• [TASK REQUIREMENTS]
All of the lines below need to be copied exactly, apart from the pictures.

• [Stored items from a collection]
__________

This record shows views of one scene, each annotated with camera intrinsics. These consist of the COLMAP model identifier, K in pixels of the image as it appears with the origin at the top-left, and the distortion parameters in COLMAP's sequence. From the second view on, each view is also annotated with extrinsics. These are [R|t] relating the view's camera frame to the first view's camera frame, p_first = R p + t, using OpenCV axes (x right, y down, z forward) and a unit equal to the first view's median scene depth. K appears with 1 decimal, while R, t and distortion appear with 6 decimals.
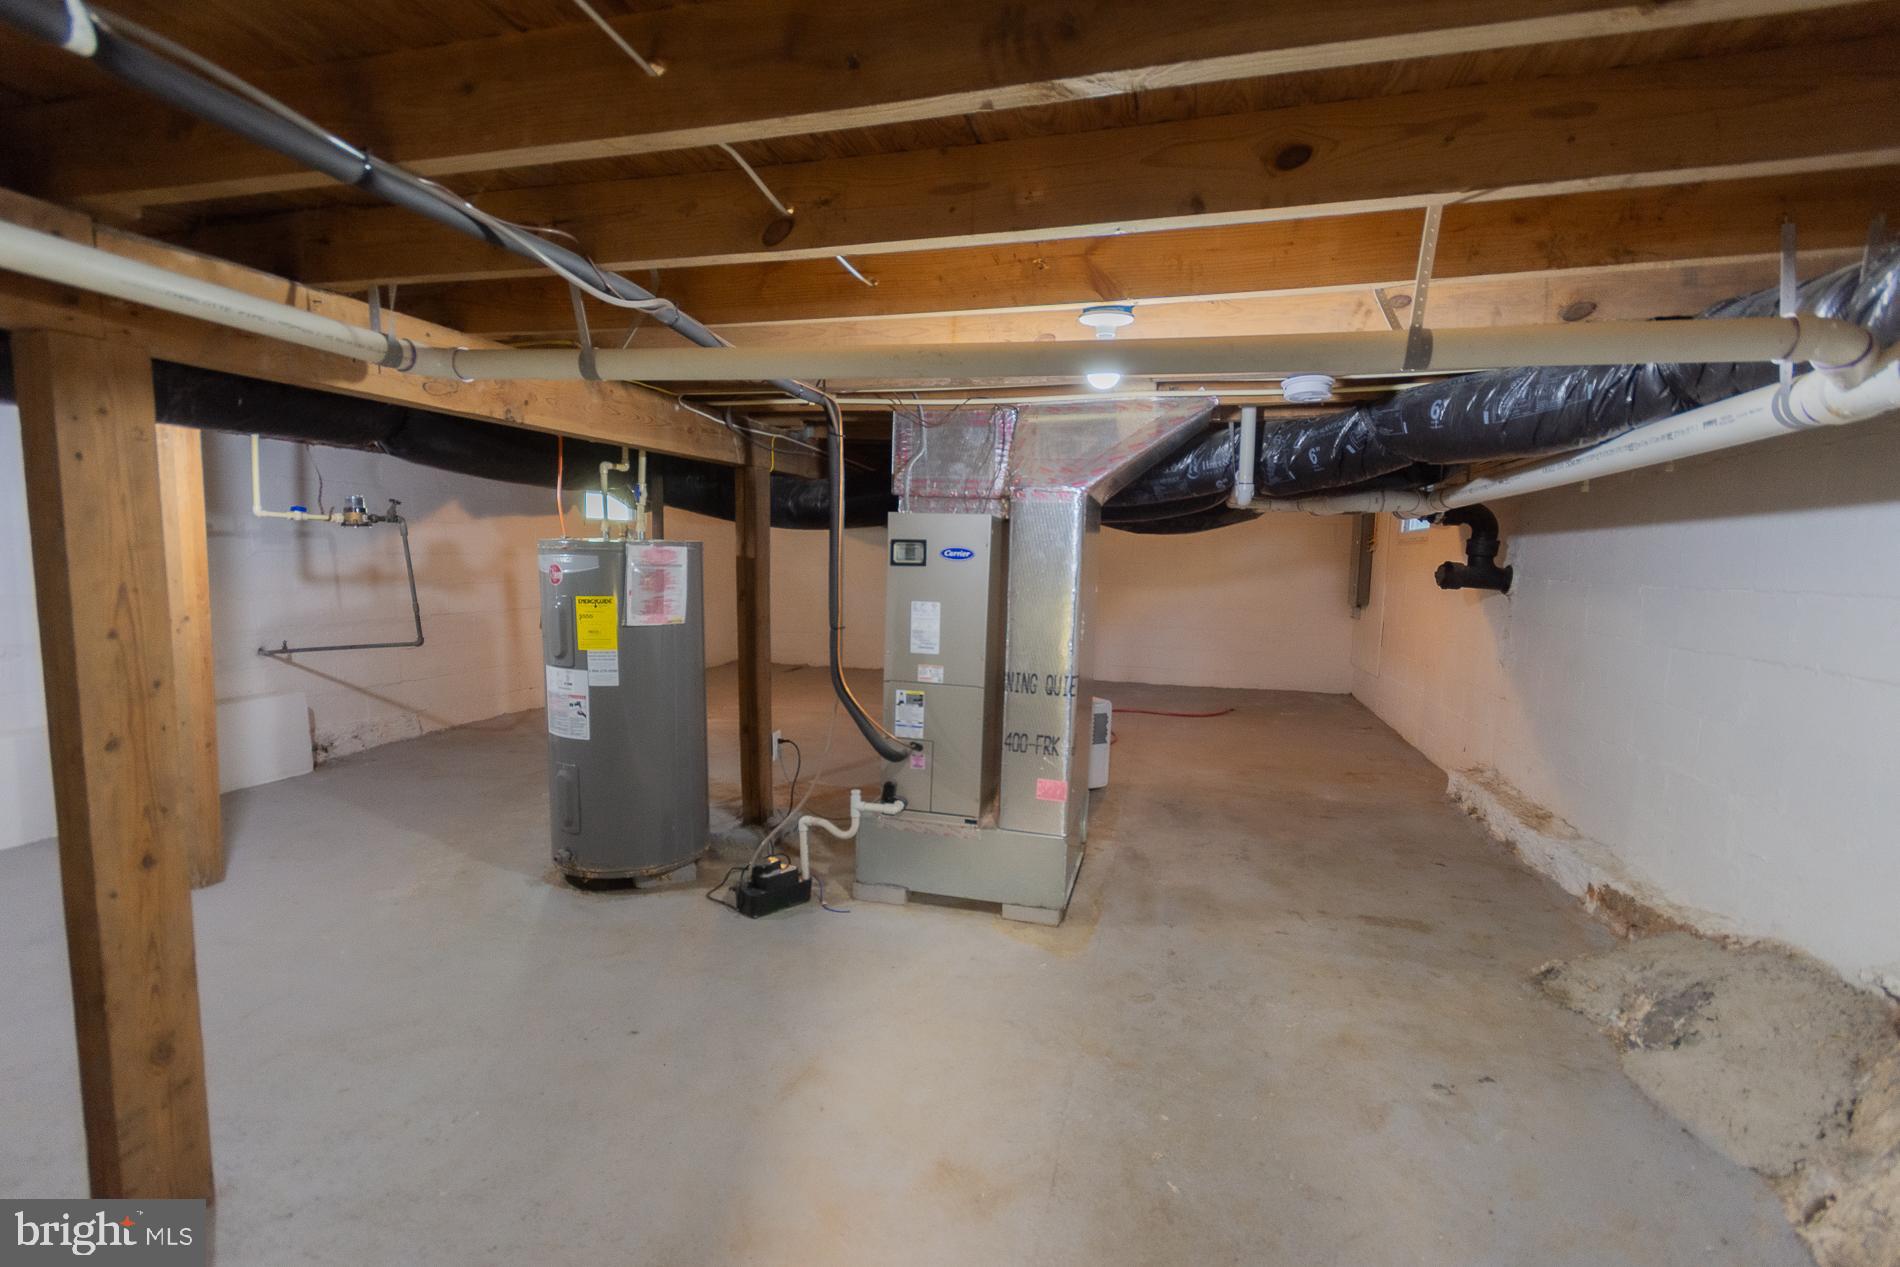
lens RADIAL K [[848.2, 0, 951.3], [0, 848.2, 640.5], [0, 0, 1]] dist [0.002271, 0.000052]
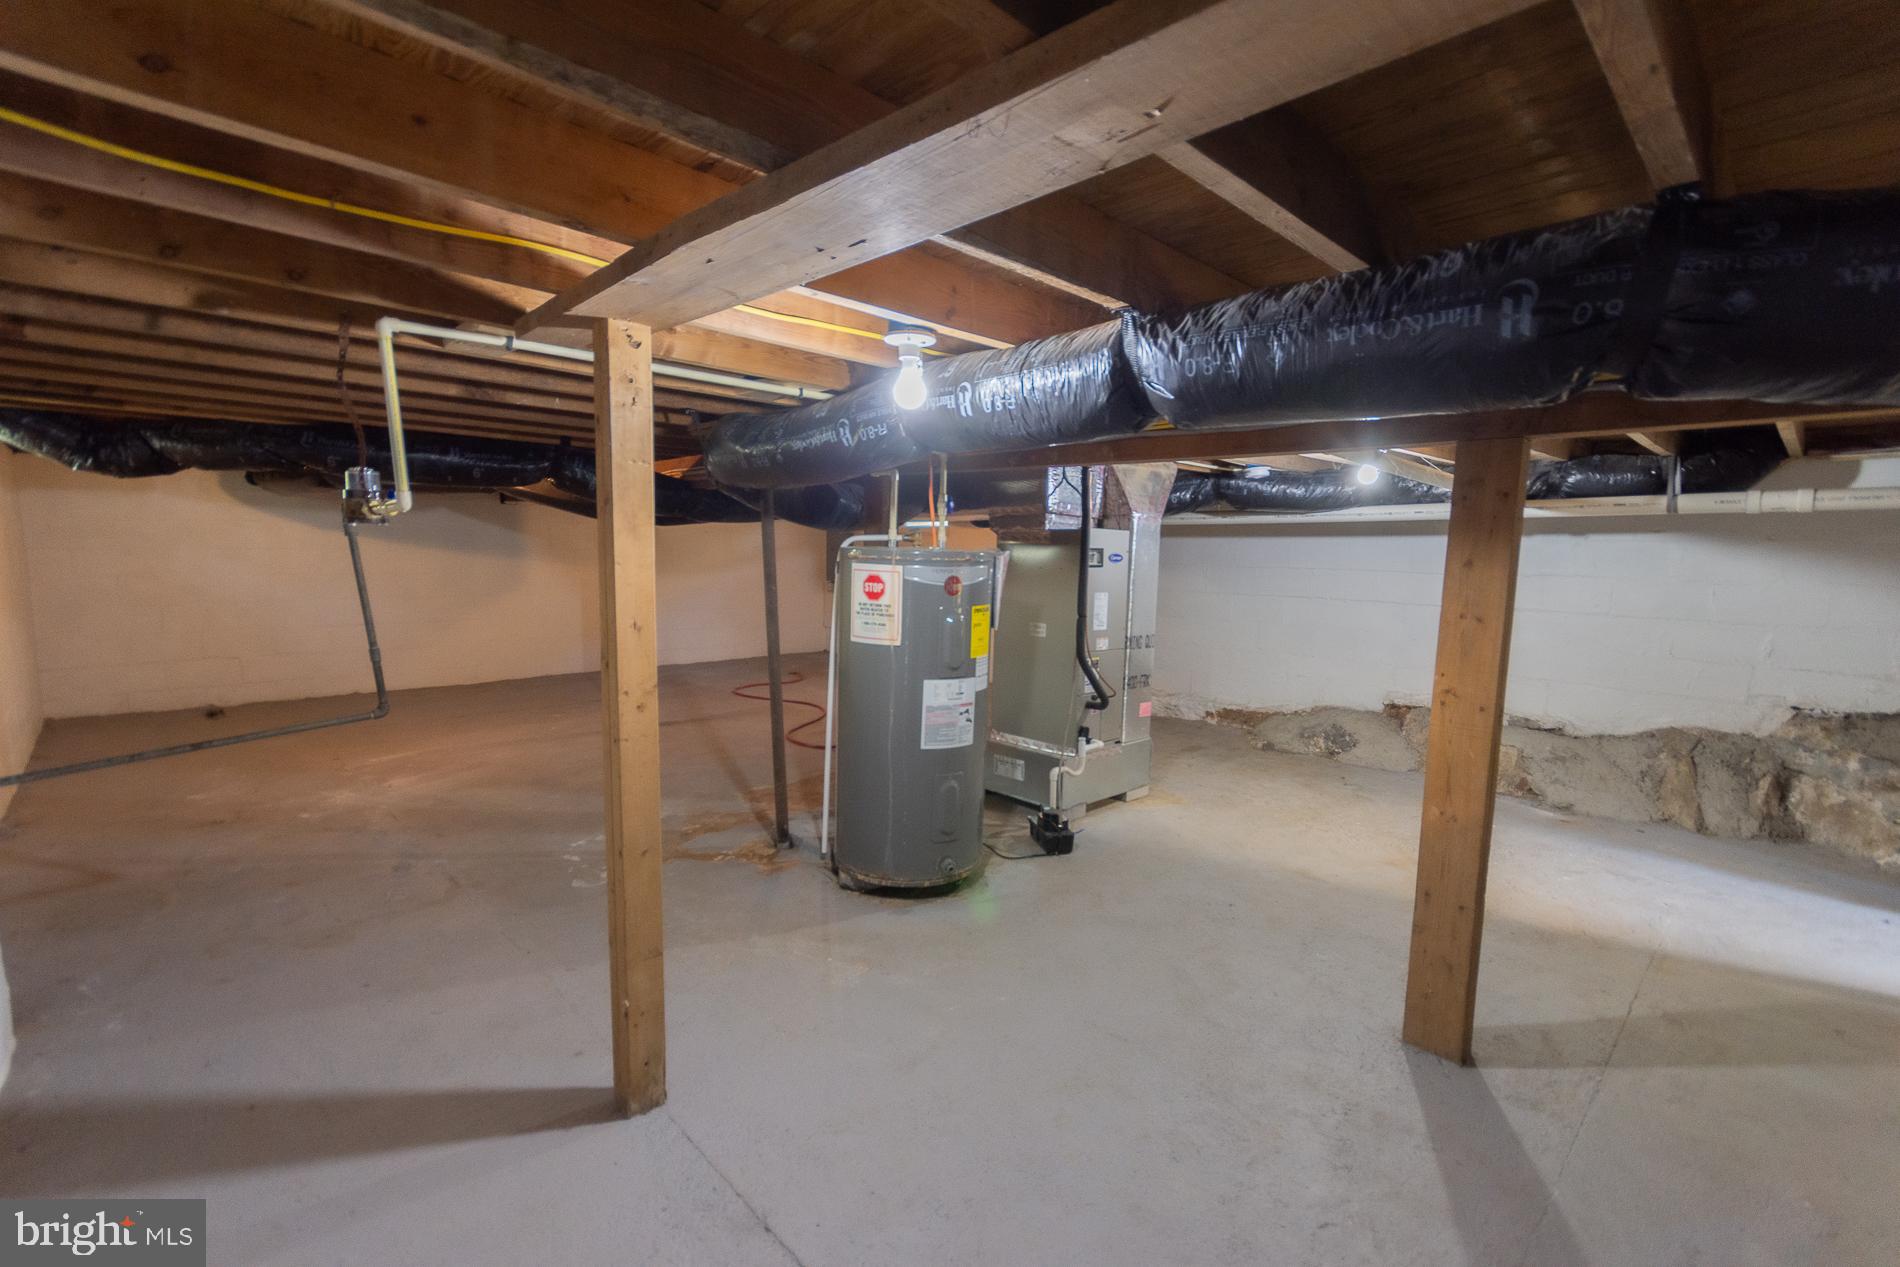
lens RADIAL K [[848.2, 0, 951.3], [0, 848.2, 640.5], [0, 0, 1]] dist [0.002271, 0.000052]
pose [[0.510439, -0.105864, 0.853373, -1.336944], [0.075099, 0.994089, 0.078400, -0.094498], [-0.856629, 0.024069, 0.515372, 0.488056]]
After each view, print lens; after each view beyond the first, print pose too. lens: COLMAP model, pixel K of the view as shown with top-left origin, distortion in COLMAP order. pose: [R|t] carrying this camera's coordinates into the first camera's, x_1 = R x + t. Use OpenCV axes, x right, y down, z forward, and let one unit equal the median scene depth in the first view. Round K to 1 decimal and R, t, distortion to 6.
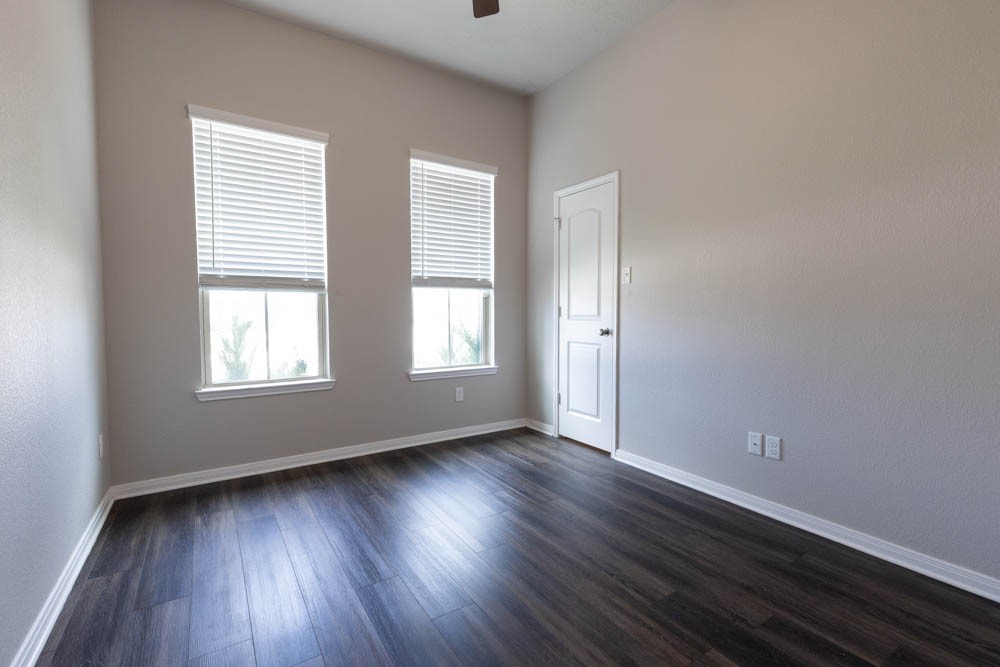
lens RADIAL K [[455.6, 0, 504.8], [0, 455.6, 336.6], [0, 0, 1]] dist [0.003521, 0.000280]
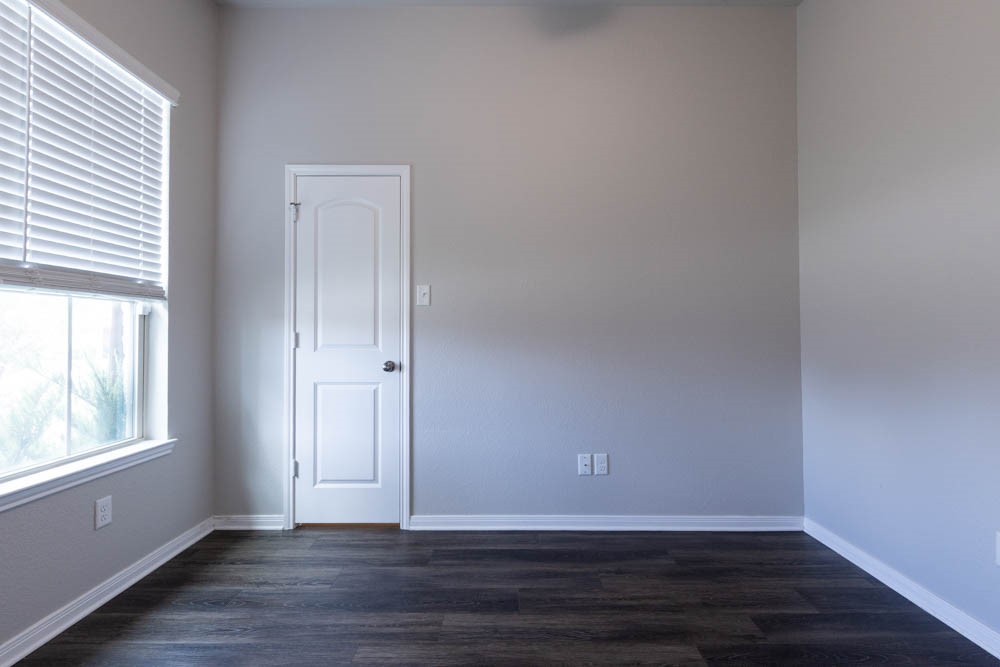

__________

• [EXERCISE ANSWER]
This record shows views of one scene, each annotated with camera intrinsics. These consist of the COLMAP model identifier, K in pixels of the image as it appears with the origin at the top-left, and the distortion parameters in COLMAP's sequence. From the second view on, each view is also annotated with extrinsics. These are [R|t] relating the view's camera frame to the first view's camera frame, p_first = R p + t, using OpenCV axes (x right, y down, z forward) and a unit equal to the first view's median scene depth. K appears with 1 decimal, while R, t and distortion appear with 6 decimals.
lens RADIAL K [[848.2, 0, 951.3], [0, 848.2, 640.5], [0, 0, 1]] dist [0.002271, 0.000052]
lens RADIAL K [[848.2, 0, 951.3], [0, 848.2, 640.5], [0, 0, 1]] dist [0.002271, 0.000052]
pose [[0.510439, -0.105864, 0.853373, -1.336944], [0.075099, 0.994089, 0.078400, -0.094498], [-0.856629, 0.024069, 0.515372, 0.488056]]
After each view, print lens; after each view beyond the first, print pose too. lens: COLMAP model, pixel K of the view as shown with top-left origin, distortion in COLMAP order. pose: [R|t] carrying this camera's coordinates into the first camera's, x_1 = R x + t. Use OpenCV axes, x right, y down, z forward, and let one unit equal the median scene depth in the first view. Round K to 1 decimal and R, t, distortion to 6.
lens RADIAL K [[455.6, 0, 504.8], [0, 455.6, 336.6], [0, 0, 1]] dist [0.003521, 0.000280]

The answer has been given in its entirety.